Resident Post: Pooja Bhadbhade

The last month of Geriatrics was surprisingly rewarding.  I get so used to the fast pace of inpatient medicine, so shifting to Geriatrics was a new concept because I realized you have to approach the patient differently.  I quickly realized that you ask different questions and look out for specific things when seeing a geriatrics patient.  For example, I never thought about asking about ADLs or IADLs when doing an H&P, but knowing this will help guide your plan for a geriatrics patient.  In addition, one concept I will find useful is the concept of prescribing cascade which involves prescribing medications for symptoms caused by other medications, and I didn't realize how often this happens until I came across this concept.  Also, I realized the importance of considering a patients age and life expectancy when it comes to treatments and screenings.  It's easy to get in the routine of common recommendations, but it's important to step back and look at the patient as a whole and consider where they are along life's continuum. Finally, it dawned on me that growing old is not easy because many patients are limited on what they can and can't do and things that define them or activities they have enjoyed their whole life may not be possible anymore due to their functional status and as a person who is active and constantly on the move, I can't imagine what it's like not to be able to enjoy those activities.  However, almost every patient was accompanied by a loved one or someone who looked after them who worked at making their elder comfortable and safe which is encouraging.  

Resident Post: Alan Doty

As I look back on the last four weeks on the geriatrics rotation, I am amazed at the complexity of the medical management involved in the elderly patient care.
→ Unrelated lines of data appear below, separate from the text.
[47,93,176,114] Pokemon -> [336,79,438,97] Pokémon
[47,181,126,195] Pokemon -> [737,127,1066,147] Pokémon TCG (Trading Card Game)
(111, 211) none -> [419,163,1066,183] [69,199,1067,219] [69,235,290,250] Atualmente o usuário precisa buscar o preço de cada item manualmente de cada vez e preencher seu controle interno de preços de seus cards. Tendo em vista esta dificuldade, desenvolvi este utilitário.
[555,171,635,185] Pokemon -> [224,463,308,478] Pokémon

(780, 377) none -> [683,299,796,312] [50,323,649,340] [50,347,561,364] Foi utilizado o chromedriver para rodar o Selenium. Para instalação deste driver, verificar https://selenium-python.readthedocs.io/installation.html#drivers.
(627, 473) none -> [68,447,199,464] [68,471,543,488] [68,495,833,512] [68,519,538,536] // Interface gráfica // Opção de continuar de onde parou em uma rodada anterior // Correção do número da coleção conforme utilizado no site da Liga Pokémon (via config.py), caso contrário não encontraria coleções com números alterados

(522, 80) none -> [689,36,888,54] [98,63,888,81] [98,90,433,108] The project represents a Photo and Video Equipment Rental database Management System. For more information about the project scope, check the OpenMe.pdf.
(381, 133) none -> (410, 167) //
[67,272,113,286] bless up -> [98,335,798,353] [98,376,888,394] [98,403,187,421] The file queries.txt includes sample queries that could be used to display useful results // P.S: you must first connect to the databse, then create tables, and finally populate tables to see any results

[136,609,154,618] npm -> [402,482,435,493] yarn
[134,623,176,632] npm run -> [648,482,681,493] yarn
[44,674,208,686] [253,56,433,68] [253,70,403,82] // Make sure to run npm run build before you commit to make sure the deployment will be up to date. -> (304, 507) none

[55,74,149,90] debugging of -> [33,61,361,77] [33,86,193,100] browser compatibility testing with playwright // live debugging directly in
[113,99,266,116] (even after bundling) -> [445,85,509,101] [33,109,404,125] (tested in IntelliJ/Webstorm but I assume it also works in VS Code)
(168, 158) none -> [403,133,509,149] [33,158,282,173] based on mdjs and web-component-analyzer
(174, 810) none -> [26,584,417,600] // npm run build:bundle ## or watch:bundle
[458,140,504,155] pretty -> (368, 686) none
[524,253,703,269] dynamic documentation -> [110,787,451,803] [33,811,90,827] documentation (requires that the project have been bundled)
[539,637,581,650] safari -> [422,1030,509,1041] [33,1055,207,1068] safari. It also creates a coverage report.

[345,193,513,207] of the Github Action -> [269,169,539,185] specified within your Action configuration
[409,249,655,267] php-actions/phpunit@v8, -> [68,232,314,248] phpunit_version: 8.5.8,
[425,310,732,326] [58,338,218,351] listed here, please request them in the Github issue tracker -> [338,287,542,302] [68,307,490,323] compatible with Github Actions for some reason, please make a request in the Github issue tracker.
As a physician, we have the unique experience to see the many aspects of care from the family members involved, hospitals, long care facilities, home health, and even hospice and the absolute importance in the effective coordination involved in managing all of the aspects of care. During my time time on this rotation, I had the opportunity to visit with many patients and families, all of them so welcomed the care and I never saw any loved one express anger or frustration, even with sometimes devastating diseases that they were dealing with. The history and experience that the older generation has is so important. Just to sit and listen to there stories is amazing. Not only do the benefit from having someone to talk with and relay the experiences, but the insight and value of hearing those experience can not be measured. My greatest hope is that we, as physicians, don't loss the ability to spend time getting to know our patients and their families.